Your task:
Could you write out, word for word, the lines from the first one through the line containing "List each element's"?
--- Records provided ---
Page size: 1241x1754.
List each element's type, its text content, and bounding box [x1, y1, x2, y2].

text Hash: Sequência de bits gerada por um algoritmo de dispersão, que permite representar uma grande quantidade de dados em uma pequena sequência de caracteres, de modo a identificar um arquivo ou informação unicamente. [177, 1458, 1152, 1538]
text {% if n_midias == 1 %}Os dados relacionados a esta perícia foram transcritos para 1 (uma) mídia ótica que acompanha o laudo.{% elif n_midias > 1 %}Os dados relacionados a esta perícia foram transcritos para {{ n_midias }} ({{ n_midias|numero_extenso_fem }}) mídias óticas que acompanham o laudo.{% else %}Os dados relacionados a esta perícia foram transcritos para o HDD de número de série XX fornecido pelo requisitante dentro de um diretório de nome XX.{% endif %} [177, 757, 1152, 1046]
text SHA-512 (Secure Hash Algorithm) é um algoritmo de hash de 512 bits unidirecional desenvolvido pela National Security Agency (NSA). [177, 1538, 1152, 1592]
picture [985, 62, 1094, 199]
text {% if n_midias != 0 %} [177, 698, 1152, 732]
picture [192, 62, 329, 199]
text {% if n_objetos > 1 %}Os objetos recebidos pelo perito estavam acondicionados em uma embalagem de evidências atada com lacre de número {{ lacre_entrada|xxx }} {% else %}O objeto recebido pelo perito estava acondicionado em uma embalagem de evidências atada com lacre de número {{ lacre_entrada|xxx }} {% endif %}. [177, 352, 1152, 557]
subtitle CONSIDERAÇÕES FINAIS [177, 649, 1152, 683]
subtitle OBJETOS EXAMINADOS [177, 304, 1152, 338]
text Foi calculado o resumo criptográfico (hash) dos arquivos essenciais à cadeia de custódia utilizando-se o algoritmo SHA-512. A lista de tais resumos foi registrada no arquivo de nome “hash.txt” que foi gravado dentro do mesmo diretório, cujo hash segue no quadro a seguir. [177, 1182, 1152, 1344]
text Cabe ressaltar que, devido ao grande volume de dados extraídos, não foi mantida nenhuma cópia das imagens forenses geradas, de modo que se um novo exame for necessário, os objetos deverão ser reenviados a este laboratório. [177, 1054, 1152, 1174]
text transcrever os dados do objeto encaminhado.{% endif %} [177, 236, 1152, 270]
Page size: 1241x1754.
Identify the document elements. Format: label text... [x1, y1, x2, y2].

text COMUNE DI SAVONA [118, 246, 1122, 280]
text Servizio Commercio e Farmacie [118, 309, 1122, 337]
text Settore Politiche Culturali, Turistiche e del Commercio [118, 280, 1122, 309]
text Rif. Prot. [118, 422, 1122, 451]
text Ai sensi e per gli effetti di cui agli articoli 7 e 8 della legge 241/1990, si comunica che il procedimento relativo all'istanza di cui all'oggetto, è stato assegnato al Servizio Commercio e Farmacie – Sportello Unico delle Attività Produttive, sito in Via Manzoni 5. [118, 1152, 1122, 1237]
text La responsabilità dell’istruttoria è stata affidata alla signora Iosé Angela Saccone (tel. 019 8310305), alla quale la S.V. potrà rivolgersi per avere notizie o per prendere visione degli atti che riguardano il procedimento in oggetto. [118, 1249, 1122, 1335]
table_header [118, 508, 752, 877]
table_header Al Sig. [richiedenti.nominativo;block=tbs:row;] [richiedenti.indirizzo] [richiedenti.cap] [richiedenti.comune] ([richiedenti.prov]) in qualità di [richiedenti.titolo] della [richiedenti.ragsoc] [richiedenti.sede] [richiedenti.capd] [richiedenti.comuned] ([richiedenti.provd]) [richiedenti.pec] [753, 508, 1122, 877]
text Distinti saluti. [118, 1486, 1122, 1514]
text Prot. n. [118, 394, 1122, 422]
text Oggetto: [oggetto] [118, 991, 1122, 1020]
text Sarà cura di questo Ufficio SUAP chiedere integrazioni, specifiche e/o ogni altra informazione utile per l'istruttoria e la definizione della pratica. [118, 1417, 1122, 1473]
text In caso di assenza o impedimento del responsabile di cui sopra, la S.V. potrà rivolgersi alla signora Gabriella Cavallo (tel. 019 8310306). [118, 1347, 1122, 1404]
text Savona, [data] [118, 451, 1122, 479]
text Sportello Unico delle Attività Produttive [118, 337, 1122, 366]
---
Full answer:
Page size: 1241x1754.
List each element's type, its text content, and bounding box [x1, y1, x2, y2].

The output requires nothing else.